Il cece è ricco di magnesio, ferro, fosforo e di fibre. E’ ricco di vitamina B9, indispensabile per la produzione e il rinnovo cellulare. La sua capacità nutrizionale ne fa uno dei legumi secchi più utili al nostro organismo.

Porzioni

  • porzione per un bambino: un piccolo pugno
  • porzione per un adulto: due pugni medi

Curiosità

Nel mondo antico ai ceci si attribuivano virtù afrodisiache, oltre che nutritive.
Presso i Romani il termine “cicer” era anche un soprannome dato a chi aveva sul volto un'escrescenza a forma di cece, e fu per questo che il celebre oratore Marco Tullio Cicerone venne così appellato.

Suggerimenti in cucina

  • Il cece è l’ingrediente ideale per un buon couscous.

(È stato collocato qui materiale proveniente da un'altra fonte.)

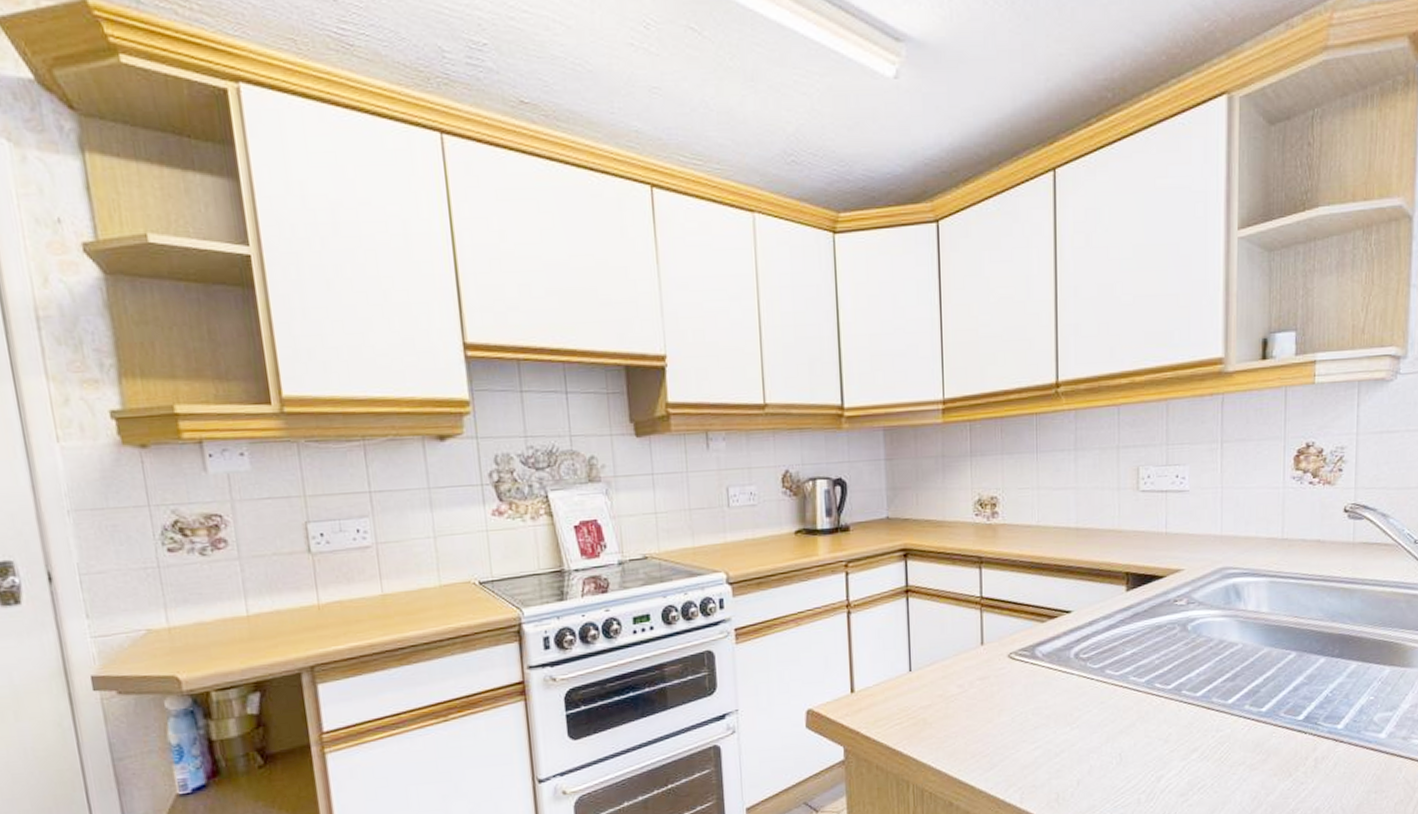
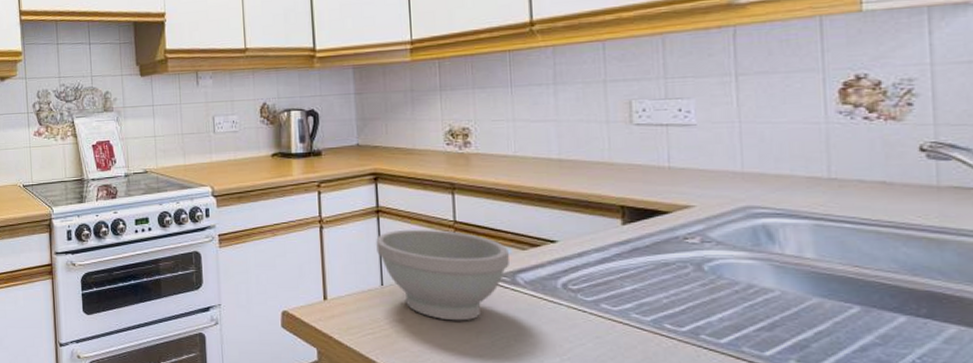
bowl: none [905,607,1030,702] -> present [376,229,509,321]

Assieme a cipolla, peperoni, melanzane, zucchine serviti con il semolino, sono un piatto molto nutriente e ricco di sostanze utili all’organismo.
  • I ceci, inoltre, nella tradizione culinaria italiana sono un legume buono tutto l’anno: d’inverno, uniti con del brodo a della pancetta rosolata in padella con un po’ d’olio, cipolla, carota, sedano e poi frullati sono un ottimo primo piatto caldo e gustoso. D’estate, invece, con delle foglioline di spinaci freschi e dadini di mozzarella di bufala, conditi con un buon mix di olio, aceto, senape, sale, pepe e semi di cumino pestati, i ceci danno vita ad un’insalatona fresca e nutriente.